**PROMPT A**
Can you render as a numbered list, leaving out blank lines, the part of the records that opens with their first line and closes with the line containing "True or false: Assessment"?

═══

But why not avoid the very basic and obvious performance pitfalls ? I mean (1) and (2): barbaric kernel mode calls and heap allocations.
I agree that one should not try to optimize everything at any cost, but IMHO - those two things should the ABC of any code writing, regardless to wether your project already suffers from inefficiency or not.
Once I was asked to optimize a server. After a coupple of days I managed to make it tens times faster by just fixing those things.
Vladik.
|
|
|
|

|
Yes, of course they should be avoided, but in fact they were not, and the result was really bad performance. Key here is identify the reason for the performance failure and fix it, and that it is usually someplace unanticipated, due to some real blunder. Yet people will happily spend weeks tuning some irrelevant piece of code in the mistaken belief they are "optimizing" their code, when the real culprit is simpler and more obvious.
|
|
|
|

|
Anybody who survives long enough to get down to here please take it from a top notch real-time systems programmer with 25+ years experience: Any nitwit can pick up the "premature optimization is the root of all evil" argument. This article loses its own argument in the first line: "A reasonably skilled programmer will not write a grossly inefficient program". FALSE. Reasonably skilled programmers who subscribe to this line of thinking absolutely do write inefficient programs. Optimization is poorly understood and routinely receives far less attention than it should, even in AAA commercial software packages. Garbage like this is the reason why.
|
|
|
|

|
Ha! Very funny.
Do you know any "top notch real-time systems programmer"s?
|
|
|
|
|

|
Ok, what is optimization in your opinion?
|
|
|
|

|
Hmmm...take it from a top-notch systems programmer with 45+ years experience that the nasty reality is that young programmers will spend weeks (literally), optimizing a piece of code that doesn't matter at all. Perhaps you have never had to work 90-hour weeks because you've been called in to save a project because the programmer decided he had a "faster" algorithm, put the whole project a month behind schedule, and wrote a very small and very fast version OF THE WRONG ALGORITHM, and his smaller, faster algorithm improved overall performance by < 1%. Sorry, I was the guy called in to rescue the project. The Unix philosophy all over again: it doesn't matter if it is right as long as it is small and fast.
This article is based on the fact that I spent over 15 years doing performance analysis on programs, and discovered that if you ask any programmer where the time is going in their code, you will get the WRONG answer. The parts where they think the time is going are not the parts where the actual time is being spent, and the outcome is that they spend weeks "tuning" irrelevant code. Without peformance data, you have no idea where to spend the effort. Anyone who tries to optimize code without performance data is a fool.
You don't do optimization until you know what needs to be optimized. And lines of code rarely matter. Architectural changes buy orders of magnitude performance improvement; lines-of-code changes typically buy small single-digit percentages. That's reality.
|
|
|
|

|
Hello
That was a great job!! I found it really interesting to read through. Perhaps this really matters when a part or whole of a project is handled by different members of the team and the when members change quite often.
Cheers,
Sreekanth Muralidharan,
Corporate Systems Consultant [Embedded Systems],
INDIA
|
|
|
|

|
I'll read this article again when its been redone, without all the annoying little detours and your showing off.
Just my comment.You won't find a better one.
|
|
|
|

|
Life is hard. I have no intention of redoing it.
|
|
|
|

|
Joseph M. Newcomer wrote: Life is hard. I have no intention of redoing it.

═══

**PROMPT B**
Which spans of years does the optimization thread mention?

Short-answer chart tasks
═══

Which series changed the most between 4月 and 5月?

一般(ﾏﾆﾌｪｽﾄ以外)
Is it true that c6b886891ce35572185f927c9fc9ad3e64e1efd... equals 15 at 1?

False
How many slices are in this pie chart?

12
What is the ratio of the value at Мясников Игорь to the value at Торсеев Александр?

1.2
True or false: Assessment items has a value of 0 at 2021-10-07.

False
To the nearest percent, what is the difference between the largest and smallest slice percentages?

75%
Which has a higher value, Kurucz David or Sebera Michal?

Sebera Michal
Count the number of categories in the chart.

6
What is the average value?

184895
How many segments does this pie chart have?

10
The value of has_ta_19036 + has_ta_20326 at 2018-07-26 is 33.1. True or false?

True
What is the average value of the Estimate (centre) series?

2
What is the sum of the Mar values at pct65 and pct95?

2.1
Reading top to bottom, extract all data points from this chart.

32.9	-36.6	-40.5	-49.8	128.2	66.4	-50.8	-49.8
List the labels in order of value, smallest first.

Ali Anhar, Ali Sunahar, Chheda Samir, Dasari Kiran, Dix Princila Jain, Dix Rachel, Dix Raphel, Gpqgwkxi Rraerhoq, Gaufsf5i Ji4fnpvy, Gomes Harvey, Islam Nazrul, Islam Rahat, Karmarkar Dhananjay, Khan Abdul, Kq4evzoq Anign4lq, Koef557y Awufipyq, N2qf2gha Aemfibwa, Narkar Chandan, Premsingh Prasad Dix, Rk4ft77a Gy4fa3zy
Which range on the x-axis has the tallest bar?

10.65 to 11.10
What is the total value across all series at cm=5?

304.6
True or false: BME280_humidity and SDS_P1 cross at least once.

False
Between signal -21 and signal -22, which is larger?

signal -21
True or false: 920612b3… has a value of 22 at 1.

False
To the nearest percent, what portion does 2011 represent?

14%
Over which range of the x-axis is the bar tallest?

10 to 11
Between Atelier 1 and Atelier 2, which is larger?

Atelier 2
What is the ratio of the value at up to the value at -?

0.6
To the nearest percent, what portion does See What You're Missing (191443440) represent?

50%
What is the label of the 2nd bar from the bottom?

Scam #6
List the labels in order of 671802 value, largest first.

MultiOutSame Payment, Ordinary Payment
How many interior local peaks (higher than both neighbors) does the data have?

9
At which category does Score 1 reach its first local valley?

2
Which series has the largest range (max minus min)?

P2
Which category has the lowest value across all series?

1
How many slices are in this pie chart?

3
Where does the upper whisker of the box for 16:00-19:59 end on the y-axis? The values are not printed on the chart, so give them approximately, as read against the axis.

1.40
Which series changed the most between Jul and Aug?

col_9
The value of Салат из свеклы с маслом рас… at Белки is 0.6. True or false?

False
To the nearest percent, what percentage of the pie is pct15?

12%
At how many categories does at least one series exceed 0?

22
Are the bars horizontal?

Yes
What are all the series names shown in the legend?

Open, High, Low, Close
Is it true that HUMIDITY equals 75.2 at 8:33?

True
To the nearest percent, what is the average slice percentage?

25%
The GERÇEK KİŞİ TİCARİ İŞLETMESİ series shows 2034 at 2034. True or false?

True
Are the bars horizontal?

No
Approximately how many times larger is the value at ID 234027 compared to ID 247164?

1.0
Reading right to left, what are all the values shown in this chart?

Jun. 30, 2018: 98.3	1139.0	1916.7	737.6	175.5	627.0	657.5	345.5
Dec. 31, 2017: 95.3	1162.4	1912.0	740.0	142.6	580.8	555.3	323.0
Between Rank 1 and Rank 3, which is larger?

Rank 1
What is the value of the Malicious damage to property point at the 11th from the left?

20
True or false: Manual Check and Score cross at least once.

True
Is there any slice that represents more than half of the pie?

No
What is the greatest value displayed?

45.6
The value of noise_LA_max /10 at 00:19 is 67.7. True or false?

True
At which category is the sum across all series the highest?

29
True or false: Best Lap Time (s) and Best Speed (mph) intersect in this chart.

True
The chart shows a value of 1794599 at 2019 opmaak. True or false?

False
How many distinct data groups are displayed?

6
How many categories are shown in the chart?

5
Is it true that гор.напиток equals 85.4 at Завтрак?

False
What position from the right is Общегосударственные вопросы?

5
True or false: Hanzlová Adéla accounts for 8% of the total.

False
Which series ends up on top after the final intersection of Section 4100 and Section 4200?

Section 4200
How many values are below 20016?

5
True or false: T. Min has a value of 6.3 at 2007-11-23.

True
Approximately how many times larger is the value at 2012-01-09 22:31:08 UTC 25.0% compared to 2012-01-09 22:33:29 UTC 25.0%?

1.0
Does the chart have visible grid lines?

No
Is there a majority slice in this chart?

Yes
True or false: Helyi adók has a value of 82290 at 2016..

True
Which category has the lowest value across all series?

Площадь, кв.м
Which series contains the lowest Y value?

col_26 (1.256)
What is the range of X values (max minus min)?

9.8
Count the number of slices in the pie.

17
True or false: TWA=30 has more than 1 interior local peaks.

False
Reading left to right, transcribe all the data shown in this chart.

═══

**EXERCISE RESULT A**
1. Which series changed the most between 4月 and 5月?
2. 一般(ﾏﾆﾌｪｽﾄ以外)
3. Is it true that c6b886891ce35572185f927c9fc9ad3e64e1efd... equals 15 at 1?
4. False
5. How many slices are in this pie chart?
6. 12
7. What is the ratio of the value at Мясников Игорь to the value at Торсеев Александр?
8. 1.2
9. True or false: Assessment items has a value of 0 at 2021-10-07.

**EXERCISE RESULT B**
- 25+ years
- 45+ years
- over 15 years